LA STAMPA Le lastre fotografiche ottenute in ripresa vengono sviluppate a mano per controllare accuratamente la resa tonale. Il lungo processo continua con la stampa ai sali d’argento su carta baritata: è una tecnica invariata dal 1890, eseguita in camera oscura, che garantisce un risultato qualitativamente irraggiungibile dalle moderne tecniche digitali. Questa stampa conferisce alle immagini la preziosità dell’argento, lo stesso argento di cui è formata l’immagine. É il metallo infatti che rende così ricchi i toni, mentre la superficie fotografica si anima nel meraviglioso alternarsi dei grigi che modulano delicatamente i volumi.
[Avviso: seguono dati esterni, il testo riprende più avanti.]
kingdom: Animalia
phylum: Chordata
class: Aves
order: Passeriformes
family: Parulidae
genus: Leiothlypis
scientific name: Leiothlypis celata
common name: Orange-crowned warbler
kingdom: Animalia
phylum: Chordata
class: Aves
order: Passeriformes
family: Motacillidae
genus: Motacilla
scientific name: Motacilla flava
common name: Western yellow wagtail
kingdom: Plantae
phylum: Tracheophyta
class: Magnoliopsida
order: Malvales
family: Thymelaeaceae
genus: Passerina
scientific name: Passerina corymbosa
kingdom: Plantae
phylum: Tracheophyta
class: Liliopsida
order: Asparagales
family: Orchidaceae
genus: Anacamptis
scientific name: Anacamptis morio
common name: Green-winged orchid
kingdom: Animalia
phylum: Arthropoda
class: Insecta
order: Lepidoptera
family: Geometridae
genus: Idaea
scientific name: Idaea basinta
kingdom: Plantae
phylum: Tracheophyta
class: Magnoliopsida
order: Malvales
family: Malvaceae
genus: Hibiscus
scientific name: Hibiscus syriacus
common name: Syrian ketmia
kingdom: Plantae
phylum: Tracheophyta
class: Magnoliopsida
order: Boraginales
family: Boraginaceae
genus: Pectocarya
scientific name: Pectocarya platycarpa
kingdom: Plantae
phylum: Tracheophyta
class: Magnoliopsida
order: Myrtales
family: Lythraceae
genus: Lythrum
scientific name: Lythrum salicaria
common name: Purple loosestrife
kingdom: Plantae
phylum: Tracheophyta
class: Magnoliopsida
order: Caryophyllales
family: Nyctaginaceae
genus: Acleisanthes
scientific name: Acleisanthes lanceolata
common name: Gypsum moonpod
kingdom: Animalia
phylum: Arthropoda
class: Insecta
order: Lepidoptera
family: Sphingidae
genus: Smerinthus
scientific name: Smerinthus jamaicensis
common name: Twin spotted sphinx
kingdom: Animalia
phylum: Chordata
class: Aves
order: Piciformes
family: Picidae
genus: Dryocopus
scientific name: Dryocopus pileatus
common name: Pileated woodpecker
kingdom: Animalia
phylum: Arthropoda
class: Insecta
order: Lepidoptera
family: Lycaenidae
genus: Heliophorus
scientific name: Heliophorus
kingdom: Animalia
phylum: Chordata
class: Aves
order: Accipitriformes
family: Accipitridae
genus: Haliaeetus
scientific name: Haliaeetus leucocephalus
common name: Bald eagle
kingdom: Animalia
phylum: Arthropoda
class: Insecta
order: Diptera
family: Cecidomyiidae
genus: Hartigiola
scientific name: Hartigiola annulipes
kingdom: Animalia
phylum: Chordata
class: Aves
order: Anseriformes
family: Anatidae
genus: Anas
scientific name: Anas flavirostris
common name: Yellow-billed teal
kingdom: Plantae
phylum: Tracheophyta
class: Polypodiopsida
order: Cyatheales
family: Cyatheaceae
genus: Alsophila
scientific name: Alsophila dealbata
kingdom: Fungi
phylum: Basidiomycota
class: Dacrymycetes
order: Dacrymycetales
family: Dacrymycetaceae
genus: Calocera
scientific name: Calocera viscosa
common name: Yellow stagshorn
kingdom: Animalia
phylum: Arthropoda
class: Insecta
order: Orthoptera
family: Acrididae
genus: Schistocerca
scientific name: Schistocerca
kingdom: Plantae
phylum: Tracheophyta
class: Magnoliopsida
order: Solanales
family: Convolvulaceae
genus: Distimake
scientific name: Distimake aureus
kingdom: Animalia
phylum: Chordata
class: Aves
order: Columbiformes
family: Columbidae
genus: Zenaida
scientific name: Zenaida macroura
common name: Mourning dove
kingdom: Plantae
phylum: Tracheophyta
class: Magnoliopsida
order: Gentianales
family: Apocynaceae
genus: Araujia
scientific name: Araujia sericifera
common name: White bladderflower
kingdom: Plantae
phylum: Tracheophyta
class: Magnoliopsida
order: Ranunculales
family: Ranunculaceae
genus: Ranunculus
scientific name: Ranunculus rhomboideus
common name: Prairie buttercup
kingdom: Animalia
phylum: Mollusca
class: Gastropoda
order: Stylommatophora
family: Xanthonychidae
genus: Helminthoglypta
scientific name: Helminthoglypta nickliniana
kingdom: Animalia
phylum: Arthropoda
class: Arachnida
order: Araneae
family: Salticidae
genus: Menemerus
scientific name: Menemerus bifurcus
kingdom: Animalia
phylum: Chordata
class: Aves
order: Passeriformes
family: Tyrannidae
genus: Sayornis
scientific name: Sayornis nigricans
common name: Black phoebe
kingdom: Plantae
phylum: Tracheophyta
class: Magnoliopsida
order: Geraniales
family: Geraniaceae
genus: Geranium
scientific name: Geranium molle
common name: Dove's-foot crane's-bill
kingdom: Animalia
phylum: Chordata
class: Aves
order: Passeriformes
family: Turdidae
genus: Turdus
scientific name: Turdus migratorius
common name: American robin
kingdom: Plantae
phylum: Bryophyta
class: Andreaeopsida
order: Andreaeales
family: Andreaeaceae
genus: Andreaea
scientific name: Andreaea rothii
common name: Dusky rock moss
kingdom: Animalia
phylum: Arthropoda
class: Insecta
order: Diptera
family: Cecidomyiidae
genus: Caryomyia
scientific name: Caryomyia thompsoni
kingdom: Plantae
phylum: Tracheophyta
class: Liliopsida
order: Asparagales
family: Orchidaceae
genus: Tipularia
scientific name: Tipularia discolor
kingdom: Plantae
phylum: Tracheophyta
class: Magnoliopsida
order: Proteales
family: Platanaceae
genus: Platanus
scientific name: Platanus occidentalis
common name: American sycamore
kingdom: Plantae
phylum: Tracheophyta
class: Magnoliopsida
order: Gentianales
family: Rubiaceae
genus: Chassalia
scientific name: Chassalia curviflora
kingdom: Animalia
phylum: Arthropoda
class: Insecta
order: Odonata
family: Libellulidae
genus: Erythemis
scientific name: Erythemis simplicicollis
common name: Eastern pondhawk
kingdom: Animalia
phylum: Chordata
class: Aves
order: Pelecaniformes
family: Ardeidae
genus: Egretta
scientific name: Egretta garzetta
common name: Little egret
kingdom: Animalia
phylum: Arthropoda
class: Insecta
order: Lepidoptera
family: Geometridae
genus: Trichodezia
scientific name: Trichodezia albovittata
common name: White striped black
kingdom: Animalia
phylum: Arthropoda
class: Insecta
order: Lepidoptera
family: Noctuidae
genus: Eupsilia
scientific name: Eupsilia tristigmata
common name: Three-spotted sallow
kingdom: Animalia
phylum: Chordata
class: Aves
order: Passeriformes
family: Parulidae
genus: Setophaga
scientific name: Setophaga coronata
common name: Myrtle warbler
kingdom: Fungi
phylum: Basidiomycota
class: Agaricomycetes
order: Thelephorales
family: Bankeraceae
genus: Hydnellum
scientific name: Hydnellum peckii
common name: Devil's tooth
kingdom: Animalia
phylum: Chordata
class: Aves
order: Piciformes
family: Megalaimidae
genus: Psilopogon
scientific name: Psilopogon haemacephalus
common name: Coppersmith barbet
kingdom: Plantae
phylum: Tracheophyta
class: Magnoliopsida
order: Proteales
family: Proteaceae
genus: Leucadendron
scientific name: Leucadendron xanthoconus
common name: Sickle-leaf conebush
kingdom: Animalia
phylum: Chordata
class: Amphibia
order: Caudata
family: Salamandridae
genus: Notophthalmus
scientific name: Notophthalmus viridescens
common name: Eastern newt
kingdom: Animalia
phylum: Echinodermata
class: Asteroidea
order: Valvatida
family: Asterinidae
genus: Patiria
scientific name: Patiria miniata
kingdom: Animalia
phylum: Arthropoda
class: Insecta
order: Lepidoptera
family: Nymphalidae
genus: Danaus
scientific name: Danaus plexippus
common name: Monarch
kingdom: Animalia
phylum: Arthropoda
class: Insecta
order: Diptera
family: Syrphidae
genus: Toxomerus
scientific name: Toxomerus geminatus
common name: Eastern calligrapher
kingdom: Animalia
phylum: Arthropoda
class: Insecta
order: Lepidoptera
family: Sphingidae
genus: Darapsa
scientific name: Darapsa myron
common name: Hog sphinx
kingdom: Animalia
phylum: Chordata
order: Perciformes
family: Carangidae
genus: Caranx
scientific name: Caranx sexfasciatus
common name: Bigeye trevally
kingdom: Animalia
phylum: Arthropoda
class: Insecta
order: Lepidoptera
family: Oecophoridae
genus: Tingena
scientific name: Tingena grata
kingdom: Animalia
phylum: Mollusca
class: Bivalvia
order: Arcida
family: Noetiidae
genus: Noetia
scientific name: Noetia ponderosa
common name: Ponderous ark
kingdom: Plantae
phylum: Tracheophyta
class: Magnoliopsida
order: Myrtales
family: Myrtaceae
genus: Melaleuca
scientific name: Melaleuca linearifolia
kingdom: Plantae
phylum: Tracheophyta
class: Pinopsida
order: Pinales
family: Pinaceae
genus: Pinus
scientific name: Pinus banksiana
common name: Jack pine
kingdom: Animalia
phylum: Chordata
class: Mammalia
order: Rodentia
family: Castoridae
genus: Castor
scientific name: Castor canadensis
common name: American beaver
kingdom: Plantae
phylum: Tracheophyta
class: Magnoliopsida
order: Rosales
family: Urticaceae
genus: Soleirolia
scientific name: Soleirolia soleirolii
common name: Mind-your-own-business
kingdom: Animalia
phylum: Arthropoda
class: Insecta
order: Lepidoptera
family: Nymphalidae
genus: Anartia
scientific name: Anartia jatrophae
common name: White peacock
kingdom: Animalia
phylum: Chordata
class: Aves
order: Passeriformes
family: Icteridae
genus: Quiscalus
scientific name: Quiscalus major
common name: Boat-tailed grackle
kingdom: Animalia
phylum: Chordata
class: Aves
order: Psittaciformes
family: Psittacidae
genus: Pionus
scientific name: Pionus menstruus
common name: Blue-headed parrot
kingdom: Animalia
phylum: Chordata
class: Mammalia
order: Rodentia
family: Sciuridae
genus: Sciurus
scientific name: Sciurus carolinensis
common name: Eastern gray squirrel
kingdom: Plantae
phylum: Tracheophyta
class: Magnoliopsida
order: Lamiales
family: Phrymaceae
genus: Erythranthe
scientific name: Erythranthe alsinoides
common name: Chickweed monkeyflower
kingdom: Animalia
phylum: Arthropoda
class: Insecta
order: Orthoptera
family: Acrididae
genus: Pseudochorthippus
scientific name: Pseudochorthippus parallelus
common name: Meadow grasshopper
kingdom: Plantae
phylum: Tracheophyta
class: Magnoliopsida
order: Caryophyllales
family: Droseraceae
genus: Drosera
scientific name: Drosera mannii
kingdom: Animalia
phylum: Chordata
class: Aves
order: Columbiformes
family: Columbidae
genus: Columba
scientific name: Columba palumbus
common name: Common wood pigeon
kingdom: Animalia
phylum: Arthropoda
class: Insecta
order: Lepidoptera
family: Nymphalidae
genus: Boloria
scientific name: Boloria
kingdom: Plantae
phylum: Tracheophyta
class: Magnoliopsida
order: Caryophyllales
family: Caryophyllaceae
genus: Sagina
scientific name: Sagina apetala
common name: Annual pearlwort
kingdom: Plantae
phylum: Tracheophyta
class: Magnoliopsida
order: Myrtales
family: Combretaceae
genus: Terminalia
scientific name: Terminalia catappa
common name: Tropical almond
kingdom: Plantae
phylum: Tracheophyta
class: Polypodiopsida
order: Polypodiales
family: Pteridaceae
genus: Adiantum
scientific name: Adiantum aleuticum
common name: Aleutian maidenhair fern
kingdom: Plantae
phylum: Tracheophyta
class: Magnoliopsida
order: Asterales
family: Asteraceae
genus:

LA MOSTRA 23 immagini, stampate 50x60 centimetri, di dettagli e paesaggi etruschi per una storia in cui linee e chiaroscuri raccontano suggestioni passate e presenti, ma soprattutto raccontano un modus operandi artigianale e antico, per un risultato contemporaneo senza compromessi dove la qualità formale torna ad essere protagonista.